6.3 Makefile Automation

.PHONY: phase-validate phase-complete

phase-validate:
	bash -n skeleton/*.sh tissue/*.sh
	shellcheck skeleton/*.sh tissue/*.sh
	bats tests/*.bats
	jsonschema -i data.json spec/types.json

phase-complete: phase-validate
	git tag -a "phase-$(PHASE)-complete" -m "Phase $(PHASE) done"
	echo "Fixed premise recorded"

6.4 Versioning

Use Bash‑based semantic versioning tools (e.g., svu, sver) to auto‑increment versions from commit messages.
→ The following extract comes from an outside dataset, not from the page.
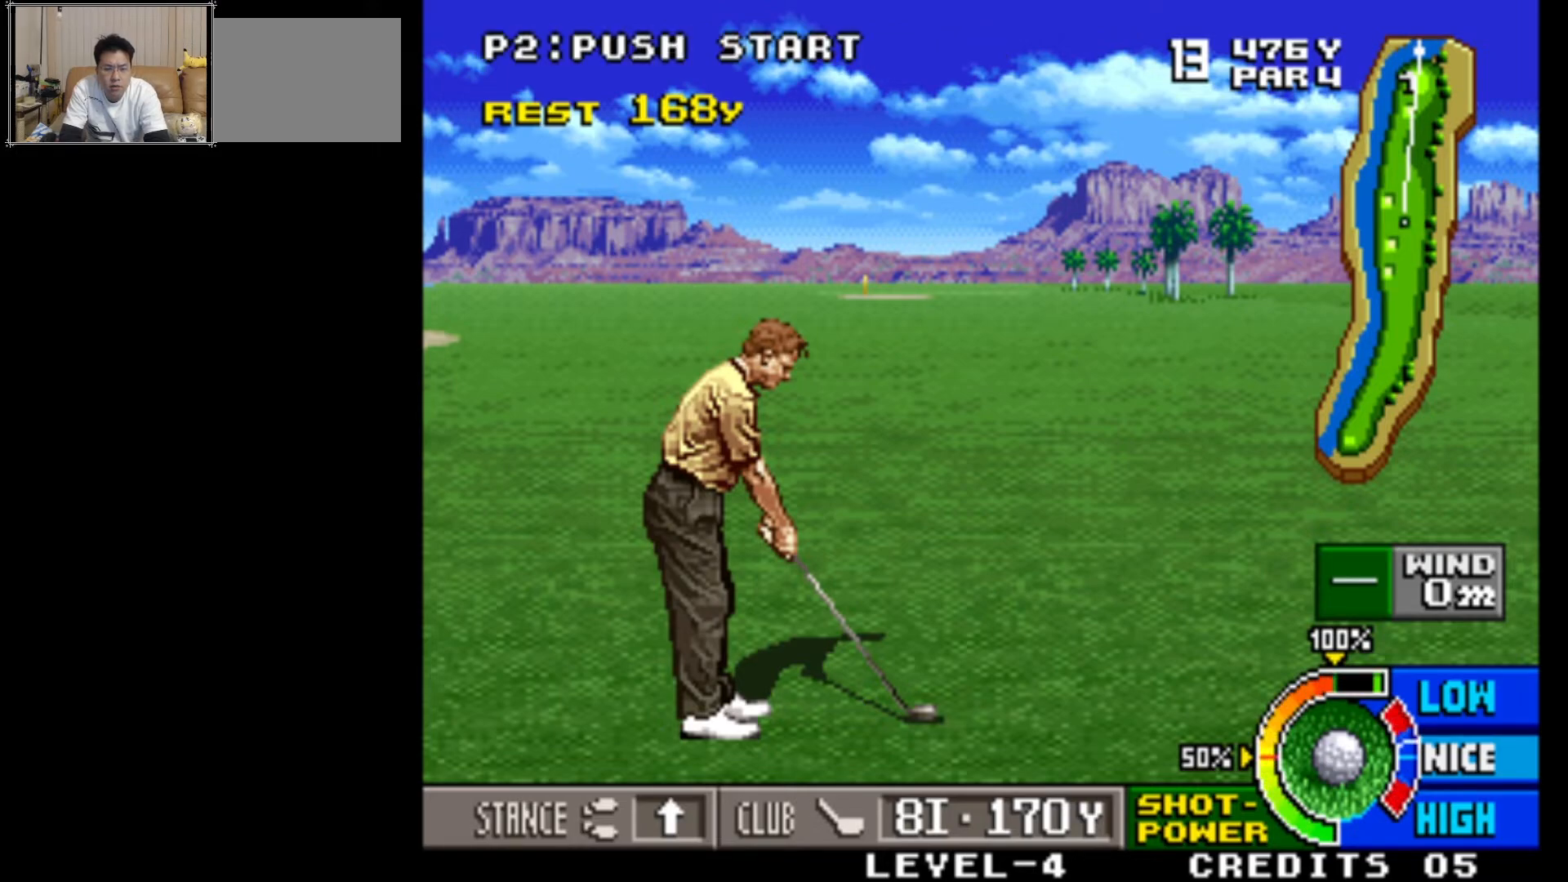
{"buttons": [], "left_stick": "center", "events": [[133, "SQUARE", "down"], [300, "SQUARE", "up"]]}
7. Implementation Constraints and Workarounds

Constraint Workaround
No type system Use JSON Schema for data; comment‑based contracts for functions
No inheritance Template method via function hooks + declare -f checks
No dependency direction enforcement CI grep checks + code review
ShellCheck no custom rules Accept limitations; supplement with manual review
LLM generation non‑deterministic Use fixed seeds, re‑generate on failure, limit phase scope

8.1 When to Use This Partial Plan

8.2 When Not to Use

8.3 Conclusion

A full Deep Coding implementation is not feasible in Bash due to missing language features (type system, inheritance, encapsulation). However, a partial implementation—focusing on structural specifications, four‑layer validation, skeleton–tissue by convention, and Git‑based recursive refinement—is possible and provides measurable improvements over ad‑hoc scripting. For new projects where Bash is not mandatory, prefer typed languages (Python, Go, TypeScript) for full Deep Coding benefits.